1. "Elegy on Mistress Boulstred" - John Donne
2. "Elegy on the L.C." - John Donne
3. "Elegy for Margaret VI" - Stephen Spender
4. "Epistle to Sir Edward Sackville" - Ben Jonson

Please help me folks.

Shakira
05-04-2007, 05:01 AM
Please help me guys:( I need to compile the poems in the next week. Please help me out.:bawling:

Logos
05-04-2007, 09:36 AM
1. Donne apparently wrote about "Cecilia Boulstred" (http://extra.shu.ac.uk/emls/01-3/rev_sum1.html) in "Language thou art too narrow":


Elegie: Death, By John Donne

Language thou art too narrow, and too weake
To ease us now; great sorrow cannot speake;
If we could sigh out accents, and weepe words,
Griefe weares, and lessens, that tears breath affords.
Sad hearts, the lesse they seeme the more they are,
(So guiltiest men stand mutest at the barre)
Not that they know not, feele not their estate,
But extreme sense hath made them desperate.
Sorrow, to whom we owe all that we bee;
Tyrant, in the fift and greatest Monarchy,
Was't, that she did possesse all hearts before,
Thou hast kil'd her, to make thy Empire more?
Knew'st thou some would, that knew her not, lament,
As in a deluge perish th'innocent?
Was't not enough to have that palace wonne,
But thou must raze it too, that was undone?
Had'st thou staid there, and look'd out at her eyes,
All had ador'd thee that now from thee flies,
For they let out more light, then they tooke in,
They told not when, but did the day beginne.
She was too Saphirine, and cleare for thee;
Clay, flint, and jeat now thy fit dwellings be;
Alas, shee was too pure, but not too weake;
Who e'r saw Christall Ordinance but would break?
And if wee be thy conquest, by her fall
Th'hast lost thy end, for in her perish all;
Or if we live, we live but to rebell,
They know her better now, that knew her well.
If we should vapour out, and pine, and die;
Since, shee first went, that were not miserie.
Shee chang'd our world with hers; now she is gone,
Mirth and prosperity is oppression;
For of all morall vertues she was all,
The Ethicks speake of vertues Cardinall.
Her soule was Paradise; the Cherubin
Set to keepe it was grace, that kept out sinne.
Shee had no more then let in death, for wee
All reape consumption from one fruitfull tree.
God tooke her hence, lest some of us should love
Her, like that plant, him and his lawes above,
And when wee teares, hee mercy shed in this,
To raise our mindes to heaven where now she is;
Who if her vertues would have let her stay
Wee'had had a Saint, have now a holiday.
Her heart was that strange bush, where, sacred fire,
Religion, did not consume, but'inspire
Such piety, so chast use of Gods day,
That what we turne to feast, she turn'd to pray,
And did prefigure here, in devout tast,
The rest of her high Sabaoth, which shall last.

○ ○ ○

# [WRITTEN PROBLEM A]
In the forum thread, what does Shakira say needs to be done in the next week?

# [Stored entries]

○ ○ ○

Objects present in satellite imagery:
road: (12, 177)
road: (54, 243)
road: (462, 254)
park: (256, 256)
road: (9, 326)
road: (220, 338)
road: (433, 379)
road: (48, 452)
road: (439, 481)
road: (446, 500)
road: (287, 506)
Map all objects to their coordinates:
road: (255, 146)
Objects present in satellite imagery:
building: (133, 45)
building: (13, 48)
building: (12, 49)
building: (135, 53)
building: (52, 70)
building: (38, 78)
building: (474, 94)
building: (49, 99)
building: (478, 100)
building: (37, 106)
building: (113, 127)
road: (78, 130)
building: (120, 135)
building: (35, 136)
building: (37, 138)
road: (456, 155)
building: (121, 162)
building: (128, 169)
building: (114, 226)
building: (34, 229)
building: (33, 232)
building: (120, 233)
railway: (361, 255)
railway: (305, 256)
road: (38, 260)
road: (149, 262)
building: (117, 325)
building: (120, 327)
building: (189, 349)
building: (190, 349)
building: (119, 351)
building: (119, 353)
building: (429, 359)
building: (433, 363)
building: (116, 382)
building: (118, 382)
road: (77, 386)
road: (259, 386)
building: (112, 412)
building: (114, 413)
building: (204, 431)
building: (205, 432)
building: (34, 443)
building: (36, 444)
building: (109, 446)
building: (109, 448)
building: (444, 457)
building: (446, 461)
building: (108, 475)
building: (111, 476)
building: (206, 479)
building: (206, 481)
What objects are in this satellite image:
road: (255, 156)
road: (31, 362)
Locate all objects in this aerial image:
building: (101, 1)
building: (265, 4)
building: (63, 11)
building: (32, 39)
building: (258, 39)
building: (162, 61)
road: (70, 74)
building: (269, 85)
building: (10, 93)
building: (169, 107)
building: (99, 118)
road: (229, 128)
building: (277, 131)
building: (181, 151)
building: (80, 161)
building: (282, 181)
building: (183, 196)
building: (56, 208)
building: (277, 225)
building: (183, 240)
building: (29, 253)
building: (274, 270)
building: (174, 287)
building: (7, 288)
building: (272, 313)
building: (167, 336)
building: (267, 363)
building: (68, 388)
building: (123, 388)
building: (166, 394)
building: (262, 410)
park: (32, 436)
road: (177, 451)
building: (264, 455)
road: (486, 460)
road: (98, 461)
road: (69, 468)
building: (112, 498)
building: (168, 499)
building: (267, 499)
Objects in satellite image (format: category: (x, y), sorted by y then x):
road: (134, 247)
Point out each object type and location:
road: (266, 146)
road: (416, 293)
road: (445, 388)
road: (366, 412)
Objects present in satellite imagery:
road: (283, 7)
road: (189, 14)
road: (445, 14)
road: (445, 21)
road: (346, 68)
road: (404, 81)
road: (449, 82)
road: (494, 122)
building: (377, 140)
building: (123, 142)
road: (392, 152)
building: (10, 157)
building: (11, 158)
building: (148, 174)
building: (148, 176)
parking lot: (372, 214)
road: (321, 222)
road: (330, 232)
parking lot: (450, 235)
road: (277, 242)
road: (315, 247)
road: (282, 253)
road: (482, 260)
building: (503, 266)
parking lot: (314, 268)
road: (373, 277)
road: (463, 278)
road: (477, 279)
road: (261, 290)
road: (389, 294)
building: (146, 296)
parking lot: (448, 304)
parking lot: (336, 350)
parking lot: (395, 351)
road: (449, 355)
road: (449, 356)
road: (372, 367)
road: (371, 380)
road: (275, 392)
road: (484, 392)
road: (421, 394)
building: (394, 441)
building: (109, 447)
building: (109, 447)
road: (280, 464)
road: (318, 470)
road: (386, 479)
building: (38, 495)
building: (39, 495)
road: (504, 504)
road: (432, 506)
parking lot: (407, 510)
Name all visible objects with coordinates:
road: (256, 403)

○ ○ ○

# [WRITTEN PROBLEM B]
Please format the records as a Markdown table with the columns Nr and Line, starting at the first line of the records and ending at the line that contains "road: (456, 155)".

# [FULL SOLUTION A]
Compile the poems.

# [FULL SOLUTION B]
| Nr | Line |
|---|---|
| 1 | Objects present in satellite imagery: |
| 2 | road: (12, 177) |
| 3 | road: (54, 243) |
| 4 | road: (462, 254) |
| 5 | park: (256, 256) |
| 6 | road: (9, 326) |
| 7 | road: (220, 338) |
| 8 | road: (433, 379) |
| 9 | road: (48, 452) |
| 10 | road: (439, 481) |
| 11 | road: (446, 500) |
| 12 | road: (287, 506) |
| 13 | Map all objects to their coordinates: |
| 14 | road: (255, 146) |
| 15 | Objects present in satellite imagery: |
| 16 | building: (133, 45) |
| 17 | building: (13, 48) |
| 18 | building: (12, 49) |
| 19 | building: (135, 53) |
| 20 | building: (52, 70) |
| 21 | building: (38, 78) |
| 22 | building: (474, 94) |
| 23 | building: (49, 99) |
| 24 | building: (478, 100) |
| 25 | building: (37, 106) |
| 26 | building: (113, 127) |
| 27 | road: (78, 130) |
| 28 | building: (120, 135) |
| 29 | building: (35, 136) |
| 30 | building: (37, 138) |
| 31 | road: (456, 155) |